It Isn’t Personal: Eliot and Elegy in Peter Gizzi’s Threshold Songs
by Susannah Nevison
Peter Gizzi’s fifth collection, Threshold Songs, is an exercise in both personal remove and personal loss. Urgency in speech is often elevated by song—joy, grief, longing, belonging—and Gizzi’s collection allows for unadulterated engagement with these emotional turning points, transitory states, through his own kind of singing. Dedicated to Gizzi’s mother, brother, and friend Robert Seydel, all of whom Gizzi lost over the course of a year, the book confronts emotional thresholds more than it speaks to the personal or biographical. By falling into the liminal space—the rift in perception that loss creates—and looking at the world through this lens, Gizzi constructs an impersonal contemporary elegy in tune with the “impersonal theory” from T. S. Eliot’s “Tradition and the Individual Talent.” Threshold Songs shows us Gizzi’s particular lineage in contemporary poetry, as he takes a deeply personal subject and self-consciously renders it art.
The “impersonal theory” posits that artistic creation relies on the poet’s conscious manipulation of emotions and feelings to achieve the desired work. The personal is sacrificed; the poet works from a place of detachment. In doing so, the poet becomes the connective tissue between past literary tradition and new form and elaboration. Threshold Songs is elegiac and, we assume, full of deeply personal insight, but it, like all poetry, is a result of carefully exercised craft, including a deliberate choice to exploit, rather than excise, the personal experience behind the poems’ inception. We may be let behind a curtain, but what we see is constructed—the controlled synthesis of the personal yields artistic progress that exists independent of the poet. What Threshold Songs achieves steps beyond an arch, Eliot-esque expression of grief and distress. Gizzi is in full control of his craft, but the distance created helps us more fully comprehend the repercussions of his grief.
The book plants us squarely in the mess of the modern world. Attuned to the noise and politics of life in the digital age, Gizzi’s voice navigates a landscape that is both deadening and deafening; we alternately hear both gentle undersong and a fevered verse that threatens to drown out all else. The source of the voice is also dual: present speaking to past, and back again. “The past should be altered by the present as much as the present is directed by the past,” suggests Eliot. Likewise, Gizzi doesn’t deal with past and present as static states, but constructs a fluid voice: he speaks from either side of the divide. In the opening poem, “The Growing Edge,” Gizzi writes:
I wonder if
you hear me
I mean I talk
to myself through you
The growing edge between past and present, presence and absence, is drawn by a voice that both speaks and is spoken through. The “you” here is also a form of multiplicity: collective, individual, alive, posthumous. We are not falling into a narrative of specified, personal grief, but rather inhabiting the unique spaces—and fractured sensibility—that grief so often creates. In poetry, “[w]hat happens is a continual surrender of [the poet] as he is at the moment to something which is more valuable. The progress of an artist is a continual self-sacrifice, a continual extinction of personality,” writes Eliot. In Threshold Songs, Gizzi seems to give himself over:
Of what am I to see these things between myself
between the curtain and the stain
between the hypostatic scenes of breathing
and becoming the thing I see
are they not the same
The poems are rich with (and enriched by) allusions, including a direct nod to Eliot with a poem titled “Tradition & the Indivisible Talent.” Part of what makes Threshold Songs a successful work of impersonal poetry is its willingness to blur the line of linear poetic progression. Eliot haunts the page when Gizzi writes
When a thought’s thingness
begins to move, to become
unmoored and you ride
the current with your head,
feel yourself lift off like
birdsong caught in the inner ear
even the curious seem animated
in their dusty shelves—
the song is alive.
That part of tradition.
Other voices are called back, as the act of creating a present voice is informed by the persistence and insistence of the voices of the dead.

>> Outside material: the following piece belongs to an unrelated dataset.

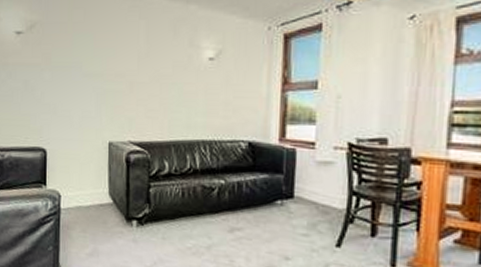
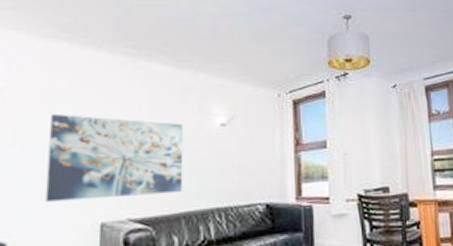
wall art: none [69,44,175,123] -> present [45,113,184,202]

“How to live. / What to do,” writes Gizzi, quoting Stevens, in the closing lines of the book. To look hard at that which harms us most—what splits us open—is not salve for the wound, but an active struggle to make sense of that final threshold: a way of saying, I am here, I was here, I was. “Now that you’re here / and also gone / I am just learning that threshold,” Gizzi states. It isn’t personal renewal or greater comfort Gizzi is after, but convergence, a poetry that embraces—even celebrates—the tenuous edge between the known and the unknowable: joyous and jubilant and sure.